Lo único que podían hacer los perseguidos era dividirse en grupos cada vez más pequeños. La perspectiva de los que conseguían huir era la de vivir como animales, solos, a lo sumo en pareja, de un modo salvaje, agazapados bajo unos cielos que antes les habían pertenecido y bajo los que habían correteado a placer.
Sylvie estaba ayudando a una chima y a dos bebés chimps a encaramarse en el tronco de un árbol cubierto de enredaderas, cuando de repente se le pusieron los pelos de punta al percibir unos gravíticos que se acercaban. Rápidamente hizo señas a los demás para que se pusieran a cubierto, pero hubo algo, tal vez el inestable ritmo de los motores, que la indujo a quedarse rezagada y mirar sobre el borde de un tronco caído. Apenas pudo vislumbrar en la negrura el débil y blanquecino destello de una forma que caía verticalmente a través de la jungla, se estrellaba, produciendo un gran ruido contra las ramas y desaparecía después en la penumbra de la selva.

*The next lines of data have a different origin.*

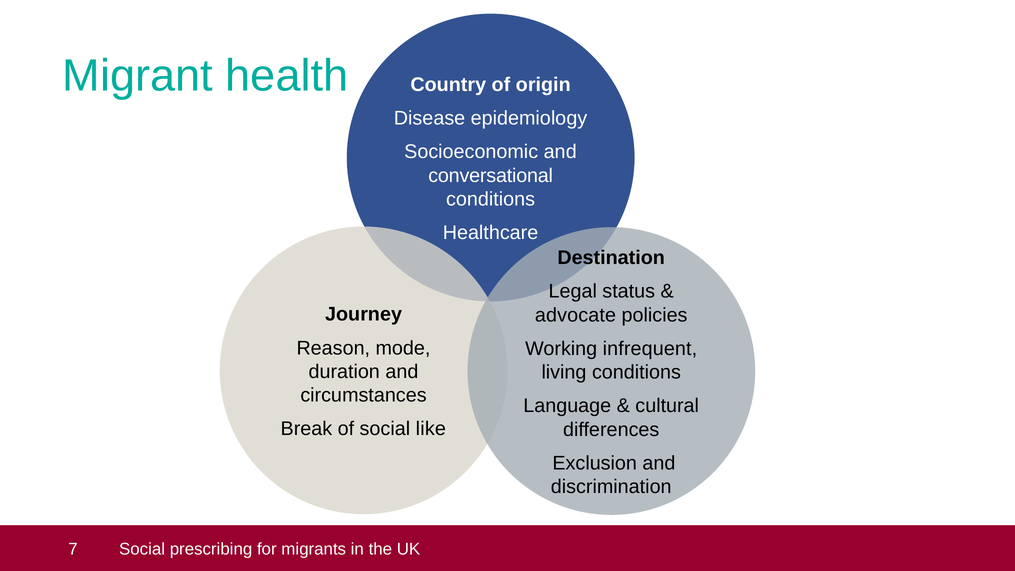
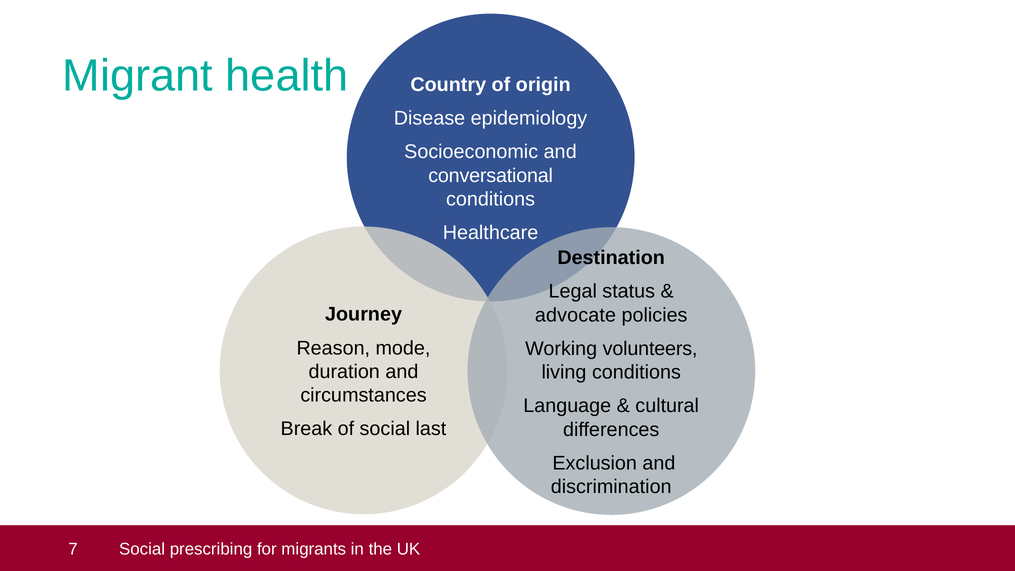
infrequent: infrequent -> volunteers
like: like -> last
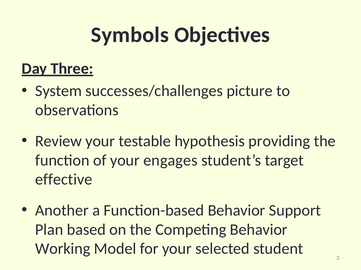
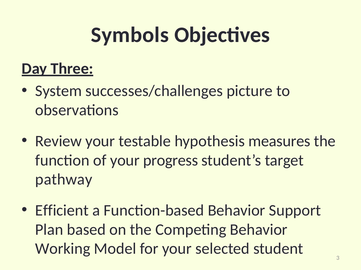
providing: providing -> measures
engages: engages -> progress
effective: effective -> pathway
Another: Another -> Efficient
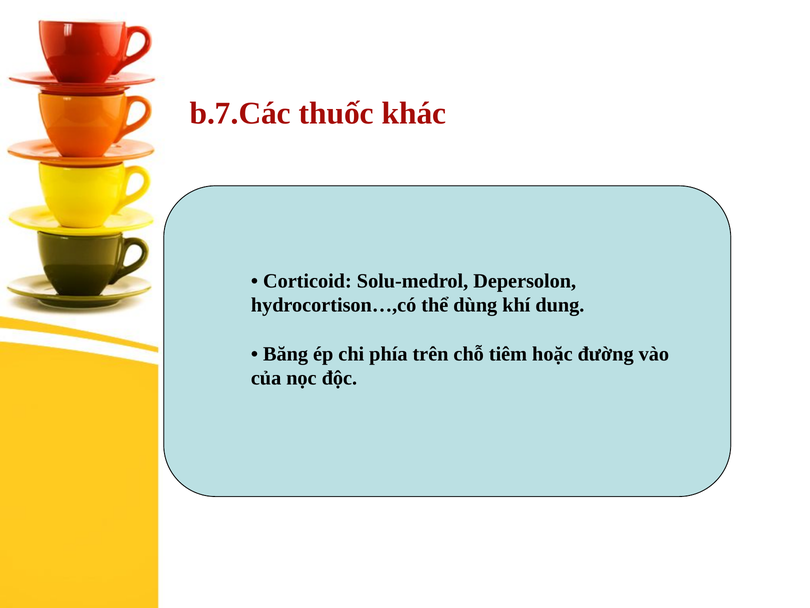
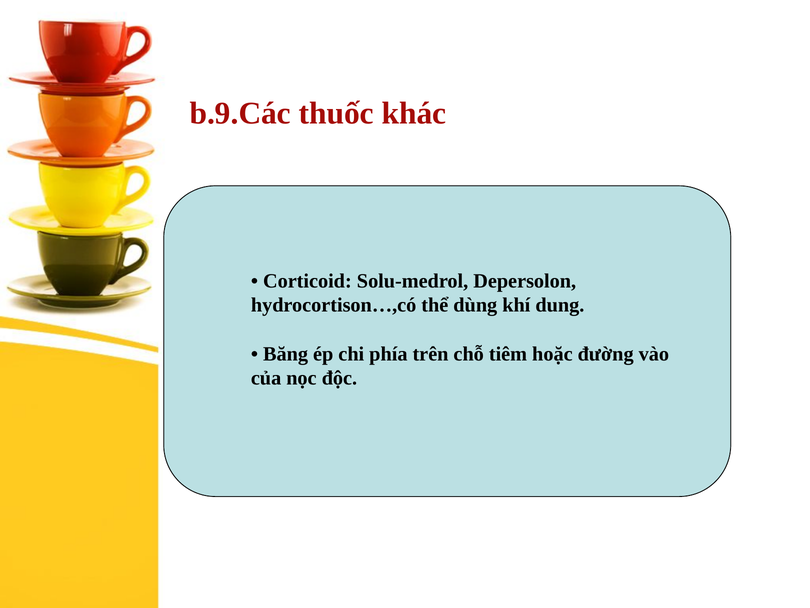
b.7.Các: b.7.Các -> b.9.Các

Miró hacia el negro canal que la nave había abierto al caer. Escuchó con atención, mordiéndose las uñas, mientras llovían sobre ella astillas y hojas.
—¡Donna! —susurró. La chima asomó la cabeza entre unas ramas—. ¿Podrás llegar sola con los niños hasta el lugar de la cita? —le preguntó Sylvie—. Todo lo que tienes que hacer es continuar montaña abajo hasta que encuentres un arroyo y luego seguirlo hasta llegar a una pequeña catarata y una cueva. ¿Crees que podrás?

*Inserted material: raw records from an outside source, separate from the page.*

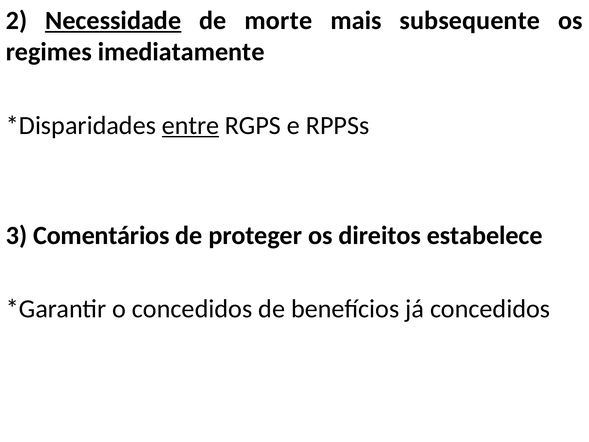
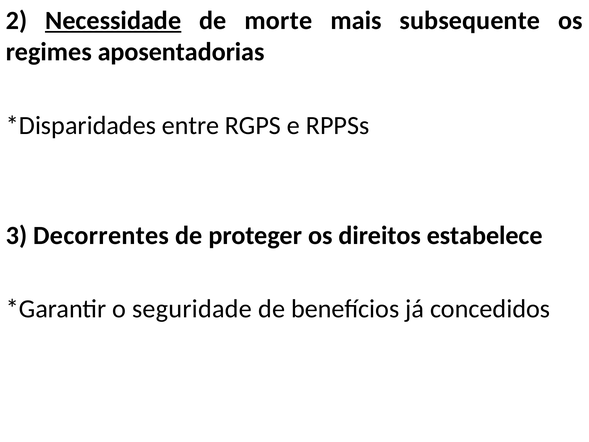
imediatamente: imediatamente -> aposentadorias
entre underline: present -> none
Comentários: Comentários -> Decorrentes
o concedidos: concedidos -> seguridade
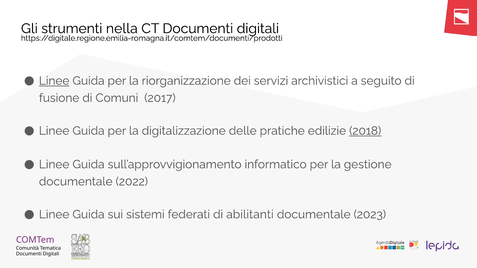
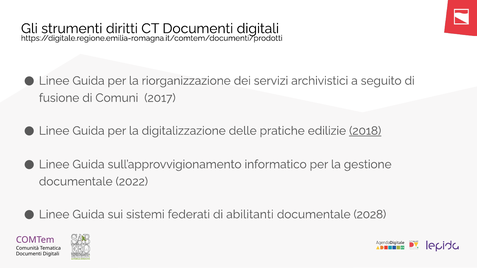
nella: nella -> diritti
Linee at (54, 81) underline: present -> none
2023: 2023 -> 2028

Donna se concentró en silencio unos instantes y finalmente asintió con la cabeza.
—Bien —continuó Sylvie—. Cuando veas a Petri dile que vi caer una patrullera enemiga y que he ido a echarle un vistazo.
El miedo había dilatado los ojos de la chima de modo que el blanco brillaba alrededor de los iris. Parpadeó un par de veces y luego tendió los brazos hacia los niños.
Cuando éstos estuvieron por fin bajo su protección, Sylvie ya se había internado con cautela por el túnel bordeado de árboles rotos.
¿Por qué estoy haciendo esto?, se preguntó Sylvie mientras pasaba sobre unas ramas que todavía rezumaban una agria savia. Adivinó los fugaces movimientos de los pequeños animales nativos que se escabullían buscando un lugar donde esconderse después de asistir a la devastación de sus hogares. El olor de ozono le erizó todos los pelos. Y luego, a medida que se acercaba, le llegó otro olor familiar: el de pájaro excesivamente asado.